» Extracted text:

· · · · ·

The factual allegations of the information, stating that defendant "began cursing, using abusive language and making threats" to the complainant, fail to establish, if true, that defendant [*2]engaged in a course of conduct or repeatedly committed acts, in regard to this complainant, inasmuch as they describe a verbal outburst comprised of a single incident (see e.g. People v Wood, 59 NY2d 811). The same analysis also applies to defendant's actions in regard to the second complainant. The factual allegations of the information also fail to establish any of the elements of Penal Law § 240.26 (1) or (2) (cf. People v Todaro, 26 NY2d 325, 330 [1970]). Consequently, the count of the information charging defendant with harassment in the second degree is dismissed.

· · · · ·

» Directions:
Can you reproduce, word for word, the stretch of the harassment ruling from "The factual allegations of the information, stating" through "degree is dismissed."?

· · · · ·

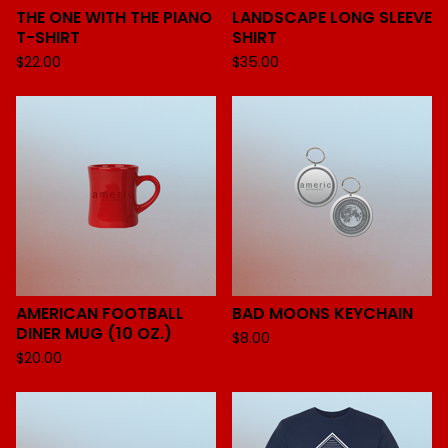
THE ONE WITH THE PIANO
LANDSCAPE LONG SLEEVE
T-SHIRT
SHIRT
$
22.00
$
35.00
AMERICAN FOOTBALL
BAD MOONS KEYCHAIN
DINER MUG (10 OZ.)
$
8.00
$
20.00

· · · · ·

» Expected answer:
The factual allegations of the information, stating that defendant "began cursing, using abusive language and making threats" to the complainant, fail to establish, if true, that defendant [*2]engaged in a course of conduct or repeatedly committed acts, in regard to this complainant, inasmuch as they describe a verbal outburst comprised of a single incident (see e.g. People v Wood, 59 NY2d 811). The same analysis also applies to defendant's actions in regard to the second complainant. The factual allegations of the information also fail to establish any of the elements of Penal Law § 240.26 (1) or (2) (cf. People v Todaro, 26 NY2d 325, 330 [1970]). Consequently, the count of the information charging defendant with harassment in the second degree is dismissed.